One common but bogus argument in favour of e-readers is to do with storage — oh god, where is the space to store 2,000 books, which I can easily fit into my Kindle? Well, there’s a simpler solution: if you don’t have the space for your books, give them away — let them circulate.

Another bogus argument is to do with how e-readers are more environment-friendly — they help save paper, trees, etc. But electronic devices like Kindle, made of metal, silicon and plastic, not to mention rare earth elements, cannot be produced without fossil fuel extraction, without mining (which is the single most evil thing one can do to the planet), and without the millions of tons of carbon emissions caused by manufacture, transportation, etc. So e-readers are more, not less, environmentally damaging than the printed book, which is at least made of a renewable resource: wood pulp.

A more insidious danger from e-readers is the threat they pose to the entire cultural fabric in which reading happens. In a world where Kindle is King, you can’t lend, borrow, steal, copy or gift books. Or tear pages from a copy, or burn a book, or visit second-hand bookshops, or spill coffee on a page, or have a moth-eaten or dog-eared or rain-drenched-and-then-sun-dried old copy of an old book; nor can you tongue-wet your finger (yuck, but still) and flip a page, or use a bookmark, or feel between thumb and forefinger the delicious yet regrettably dwindling thickness of the last 100 pages of a 900-pager.

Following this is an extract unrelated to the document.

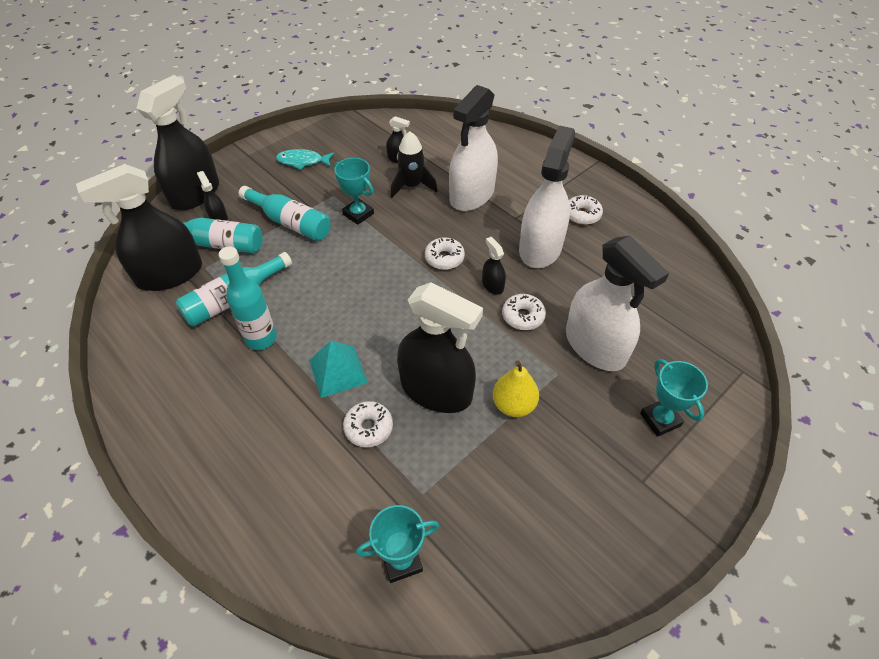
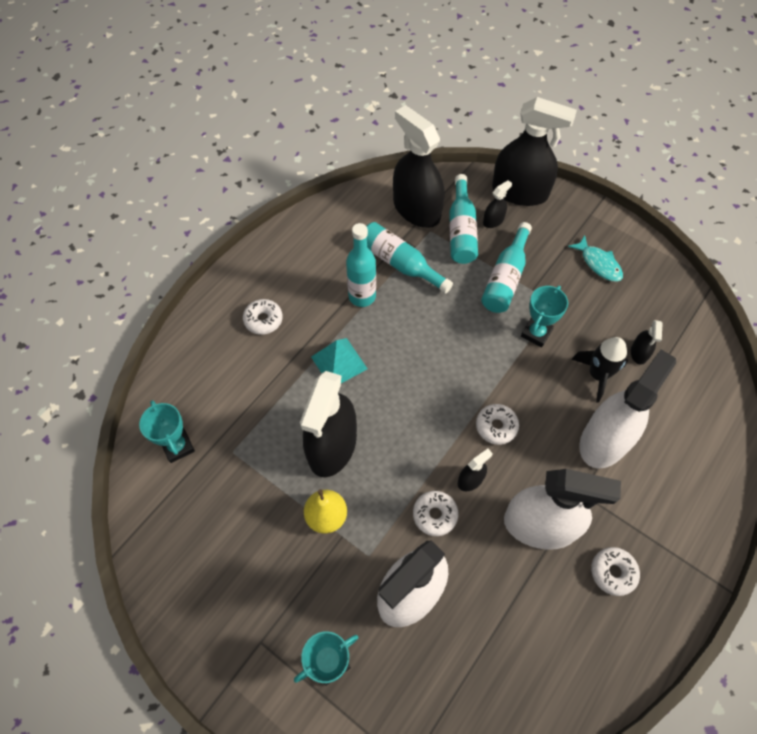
camera: 80 degrees right, 10 degrees up
(303, 161) = (598, 263): turquoise fish -> turquoise fish turned 150 degrees clockwise
(368, 428) = (287, 399): white donut -> white donut (263, 320)
(472, 195) = (604, 440): white spray bottle -> white spray bottle turned 105 degrees clockwise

Indeed, to read a book in percentages is the ultimate insult to a habit first acquired in the cradle of leisure and the lazy afternoons of summer vacations; it represents the surrender of a reading aesthetic that one imbibes in the cynical idealism of youth,
to a programmatic pragmatism that reeks of vile things like statistics.

But the most sinister impact of e-readers will be on reader rights. The funny thing being that I’ve been a reader most of my life, and never knew I had rights as a reader until e-readers came up with the idea of taking them away.

Richard Stallman has written about it in detail, but let me cite his three major points: 1. When you buy an e-book on Kindle or any e-reader, you don’t own the book like you would a printed book, you only buy a license to read it, or in other words, rent it; 2. Amazon can, using a ‘backdoor’, destroy an e-book you have paid for and downloaded on your Kindle — it has already done so once, in 2009, destroying thousands of copies of George Orwell’s 1984 (a little too ironic, don’t you think?), but nobody can (legally) destroy a printed book that you own; 3. If you use a Kindle, you can only buy your e-books from Amazon, or if you own a Nook e-reader, only from Barnes & Noble. This is like someone saying, you can only ever buy books from Crossword, no other shop.

So is it wise to give up fundamental freedoms that we take for granted — all of it just for the sake of ‘convenience’? Well, each reader has to make that decision for herself. But this is the case with every new technology: because technological advances are often driven (or modified) by the desire for profit, they end up bartering away one’s freedom in some way.

In this case, a printed book needs no proprietary technology for you to read it, apart from your eyes (given for free by god/nature); but with e-books, you need a proprietary technology (e-readers) over which you have no control — restricting your freedom and increasing your dependence on technology at the same time. We are encouraged to consider this ‘progress’. I would read it differently.